Week 12 of the NFL concludes with a confusing game between Russell Wilson’s Seattle Seahawks and Taylor Heineke’s Washington Football Team.
If you’re hunting for the best bets that the NFL has to offer, then this game is almost assuredly not on your sheet. Nevertheless, it does evoke some powerful memories for Seattle and Washington fans — a 2013 Wild Card game comes to mind — so I’m diving into a fresh set of NFL betting odds to look for any sort of angle on how to play this week’s Monday Night Football game.
Seattle Seahawks Preview
The first rule of betting on the Seahawks is to stop thinking about the championship Broncos’ beatdown from nearly a decade ago. You’re not going to be researching Seattle Seahawks Super Bowl odds any time soon. They are not a good team.
Seattle has won just one of its last six games, including an outright loss at home to NFC West rival Arizona last weekend. The Seahawks closed as a 5.5-point favorite; they lost 23-13, with Colt McCoy playing quarterback for the Cardinals.

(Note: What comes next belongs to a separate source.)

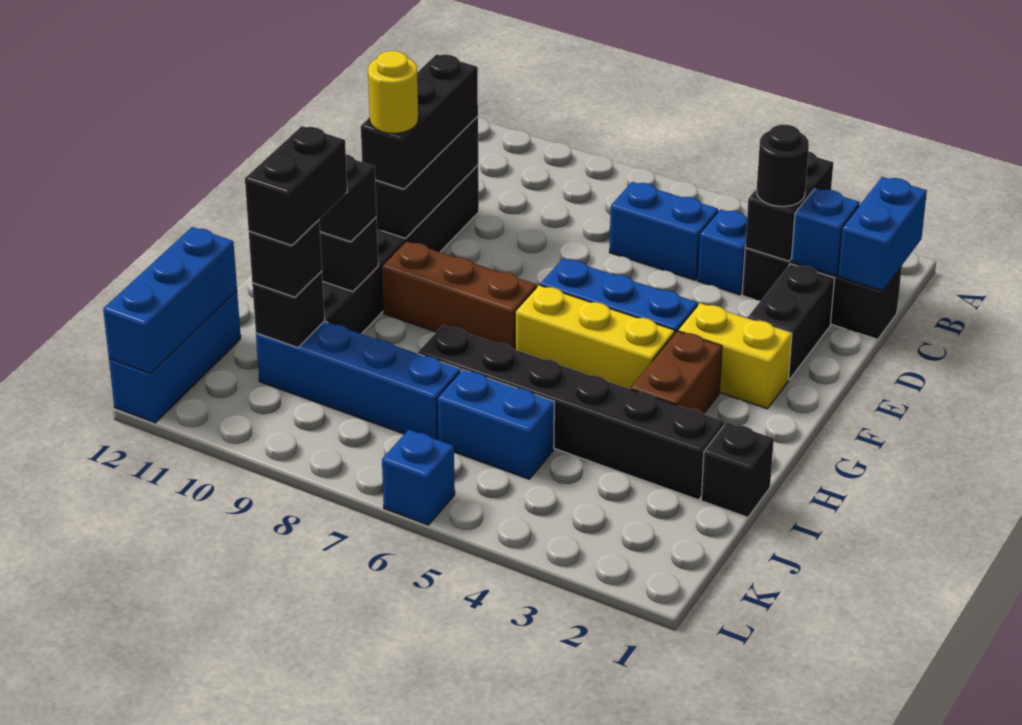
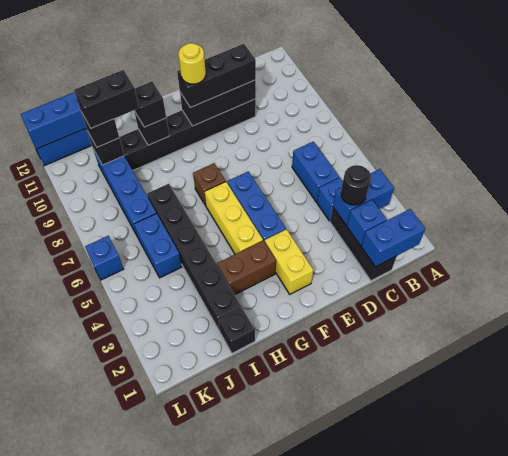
black brick B3:C3 level 2 -> blue brick B3:C3 level 2
black brick D2:E2 level 1 -> none
brown brick G7:G9 level 1 -> brown brick G7 level 1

I’m not invoking the Super Bowl run here just to rub Seattle fans’ faces in the dirt. Instead, I’m trying to make an important point. Wilson and the Seahawks have more brand power in the marketplace than actual football power on the field. Until the marketplace levels out for them, there is aggregate value in betting against the Seahawks.
To find Seattle’s last outright win with Wilson playing quarterback, you actually have to go all the way back to Week 4, when Seattle scored a road win as a 2.5-point underdog at San Francisco. In other words, it’s been almost two months since Russell Wilson has quarterbacked his team to a win. And if you want the Hawks to cover as a 1-point favorite, then you’re in the hunt for a win on Monday Night Football.
Really, the only Seattle argument worth listening to for Monday’s game is that it’s a buy-low spot against a bad team. And not just any bad team, but a Washington team that has been legendarily bad on Monday Night Football.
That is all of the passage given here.